Mount Pinatubo is an active stratovolcano located on the island of Luzon, at the intersection of the borders of the Philippine provinces of Zambales, Tarlac, and Pampanga. It is located in the Cabusilan Mountain range separating the west coast of Luzon from the central plains, and is 42 km west of the dormant and more prominent Mount Arayat, occasionally mistaken for Pinatubo. Ancestral Pinatubo was a stratovolcano made of andesite and dacite. Before 1991, the mountain was inconspicuous and heavily eroded. It was covered in dense forest which supported a population of several thousand indigenous people, the Aeta, who had fled to the mountains from the lowlands during the protracted Spanish conquest of the Philippines which first commenced in 1565.
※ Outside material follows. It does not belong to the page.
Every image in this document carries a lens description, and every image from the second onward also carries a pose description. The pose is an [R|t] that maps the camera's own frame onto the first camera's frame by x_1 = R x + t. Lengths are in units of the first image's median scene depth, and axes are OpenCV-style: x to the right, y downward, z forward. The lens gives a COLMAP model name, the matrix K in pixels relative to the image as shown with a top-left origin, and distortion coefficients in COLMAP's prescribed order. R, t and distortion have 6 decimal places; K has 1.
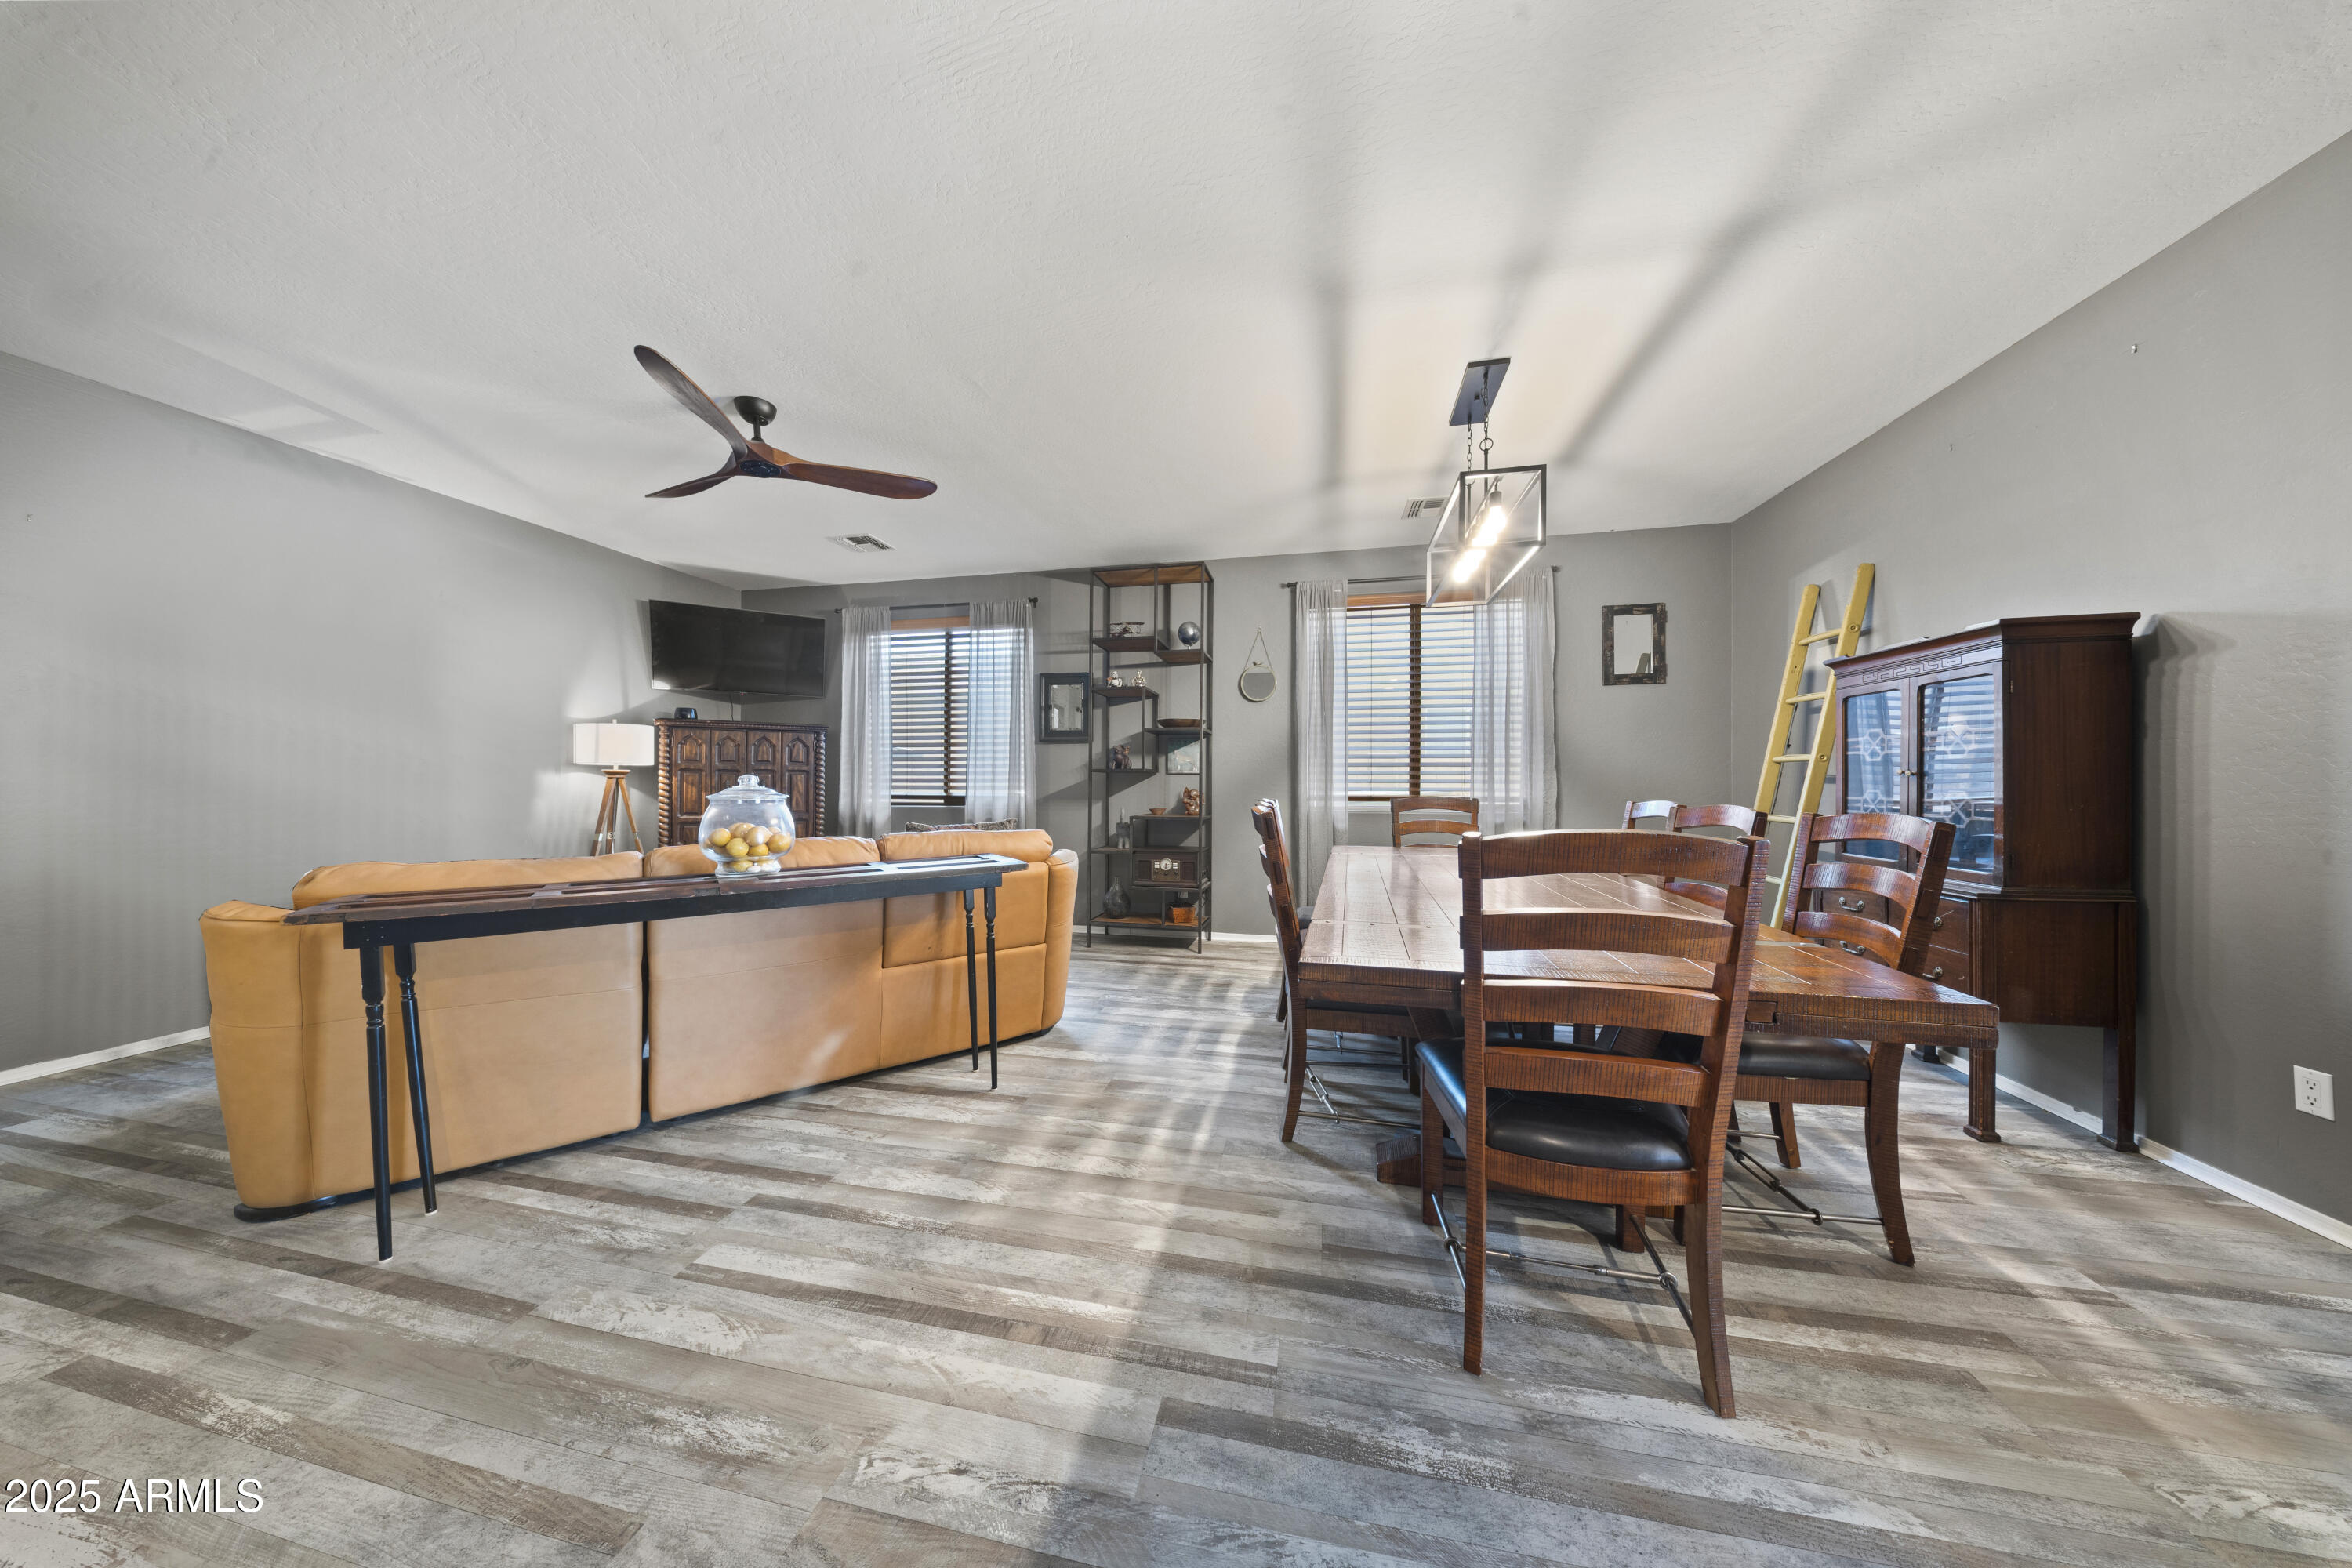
lens RADIAL K [[690.1, 0, 1176.0], [0, 690.1, 784.0], [0, 0, 1]] dist [0.000435, -0.001938]
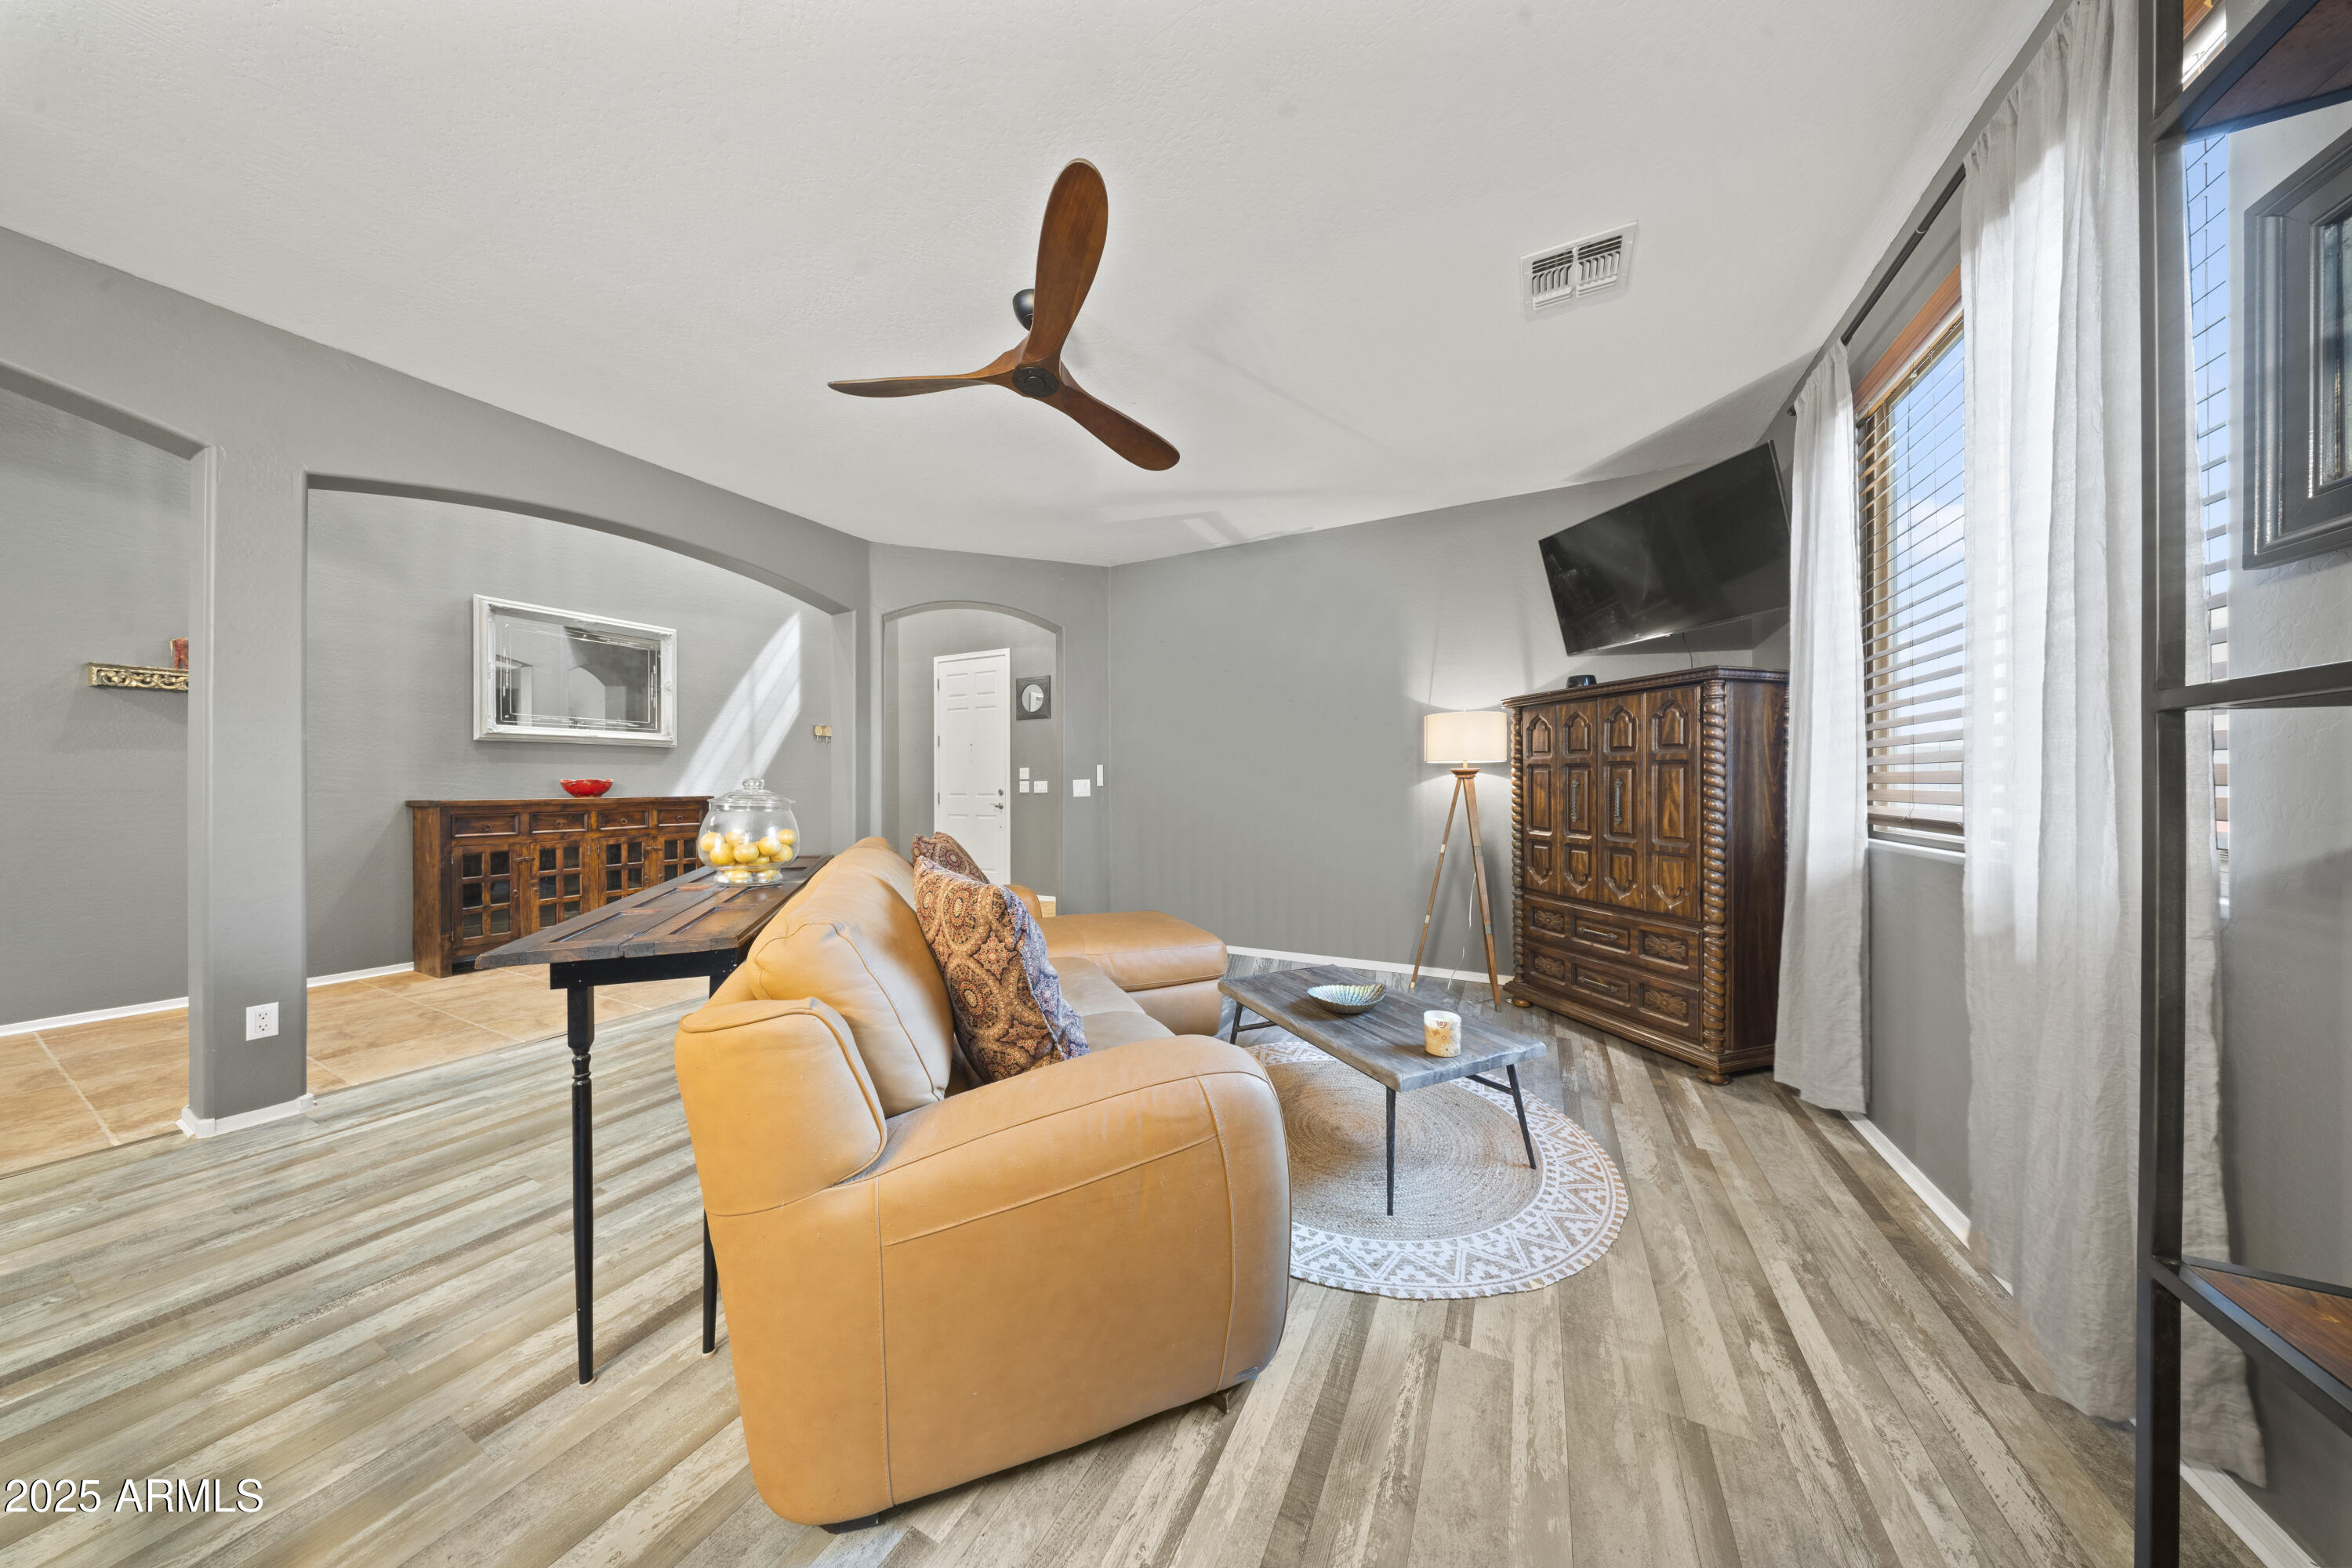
lens RADIAL K [[685.2, 0, 1184.2], [0, 685.2, 789.0], [0, 0, 1]] dist [0.000590, -0.001916]
pose [[-0.254398, 0.010888, -0.967038, 0.066370], [0.002829, 0.999941, 0.010514, -0.006211], [0.967096, -0.000061, -0.254413, 0.883192]]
The volcano's ultra-Plinian eruption in June 1991 produced the second largest terrestrial eruption of the 20th century and the largest eruption in living memory. The colossal 1991 eruption had a Volcanic Explosivity Index of 6, and came some 450–500 years after the volcano's last known eruptive activity , and some 1000 years after previous VEI 6 eruptive activity. Successful predictions of the onset of the climactic eruption led to the evacuation of tens of thousands of people from the surrounding areas, saving many lives, but surrounding areas were severely damaged by pyroclastic flows, ash deposits, and later by lahars caused by rainwater remobilizing earlier volcanic deposits: thousands of houses and other buildings were destroyed. 

The word 'pinatubo' means 'to have made grow' in Tagalog and Sambal, which may suggest a knowledge of its previous eruption in about AD 1500, although there is no oral tradition among local people of earlier large eruptions. Pinatubo might instead mean a fertile place where crops can be made to grow. An indigenous group of people, the Aetas also spelled as Ayta, had lived on the slopes of the volcano and in surrounding areas for several centuries, having fled the lowlands to escape persecution by the Spanish. They were a hunter-gatherer people who were extremely successful in surviving in the dense jungles of the area. These people also grew some staple crops such as wheat, barley and rice.